Securing a legal fix that will deliver adequate compensation to victims is, however, likely to be fraught with difficulty. Jackson was not optimistic that pursuing the company through the Australian courts would work and would likely lead to insolvency. Another option was government legislation aimed at making James Hardie liable for the debts of its former subsidiaries. However, Jackson — who should know as well as anyone — suggested such a move would likely face constitutional challenges. Overseas governments might also refuse to recognise a retrospective law directed at James Hardie — which would scupper any sort of legislative efforts because since late 2001 the company has been legally based in the Netherlands.

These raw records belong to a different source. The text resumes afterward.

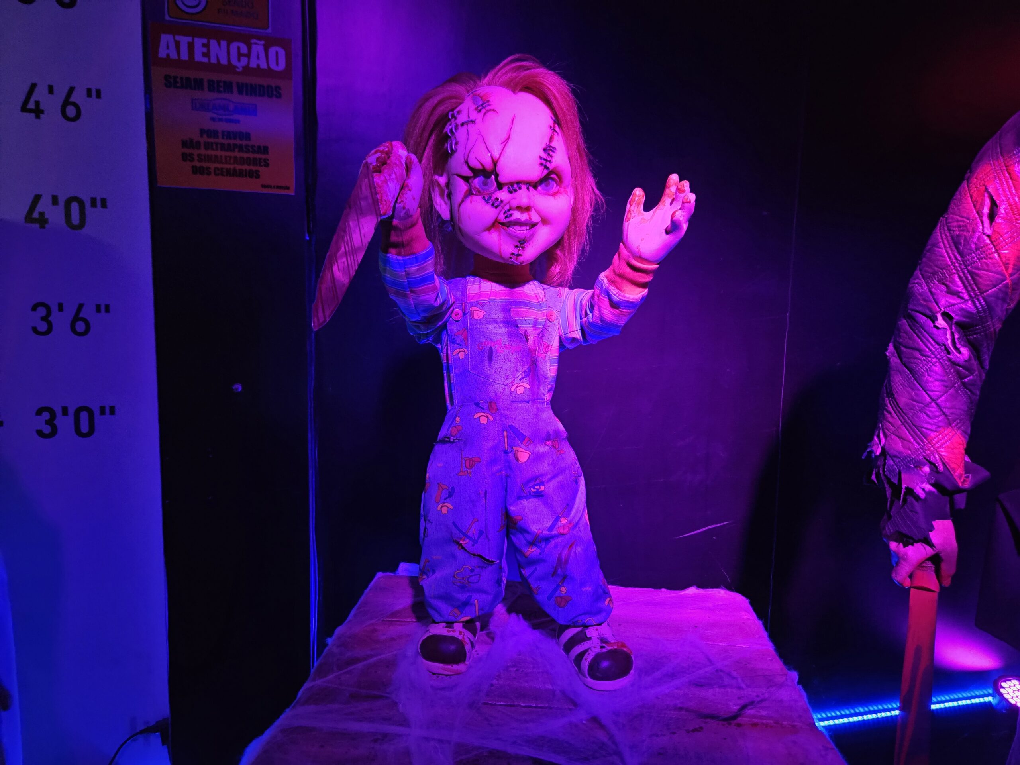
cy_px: 382
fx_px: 678
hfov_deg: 73.9
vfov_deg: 58.9
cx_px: 510
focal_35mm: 23
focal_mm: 5.4
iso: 1250
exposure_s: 1/24
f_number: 1.8
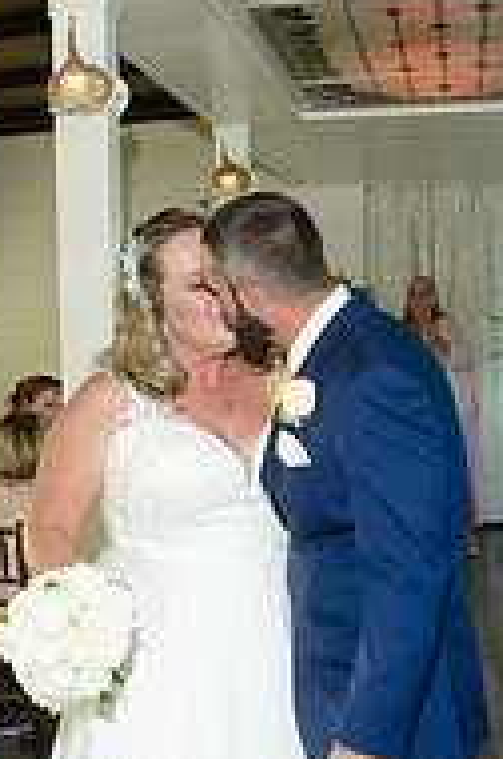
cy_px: 567
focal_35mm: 64
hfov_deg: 21.2
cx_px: 216
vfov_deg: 30.9
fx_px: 1346
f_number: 5.6
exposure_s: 1/125
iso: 400
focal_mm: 18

At present, the best option appears to be one proposed by James Hardie itself: that the company make voluntary payments to a government-administered scheme. While describing such a move as “tentative”, Jackson nevertheless has concluded this represents the best bet for the moment. Shares in James Hardie rose to a two month high, following Jackson’s cautious nod to a scheme that could save the company hundreds of millions of dollars in court and related costs. Some commentators have even suggested this indicates the worst is now over for James Hardie, despite the predicament in which the company remains.
The NSW Government, however, has said it will hold off on endorsing a statutory scheme until satisfied by unions and victims groups that the scheme will bring in more money for victims.
In its response to the report, the Law Council of Australia warned that however matters were to proceed, they should not lose sight of the legal rights of the victims. “Any scheme for compensating the James Hardie victims should ensure that their common law rights are fully maintained and that they are entitled to be legally represented,” newly-appointed president of the Law Council, Stephen Southwood, QC, said in a statement.
“However, further consideration should be given to procedural reforms which would make the processing of claims quicker and more efficient and which would minimise the legal costs of such proceedings.”
ASIC last week announced it had begun investigations into James Hardie’s establishment of the foundation’s compensation fund. “ASIC is deeply concerned about the serious corporate governance issues that have been raised by Mr Jackson, QC, and the community can be assured that we will vigorously pursue breaches of the law,” ASIC Chairman Jeffrey Lucy said in a statement.
Put simply, the James Hardie case reveals serious shortcomings in Australian corporate law, both in the areas of corporate governance and in the treatment of insolvencies where substantial future obligations are involved. While acknowledging that there was an issue, the Council, however, stopped short of calling for specific reforms. “The Law Council supports further examination of the voluntary administration and liquidation provisions of the Corporations Act in order to consider reforms aimed at taking into account long tail claims in instances of corporate insolvency,” Southwood said.
Regarding the proposals for reform suggested by the Jackson Report, the Law Council said it believed further detailed enquiry should be undertaken before any amendments are made to the Corporations Act which would enable the corporate veil to be pierced. “Even the recommendation that any piercing of the corporate veil should be confined to personal injuries and death and would apply to holding companies and not other shareholders, will require careful consideration,” the Council said in a statement. “In particular, consideration should be given to the impact that any such reform may have on investment in the Australian economy.”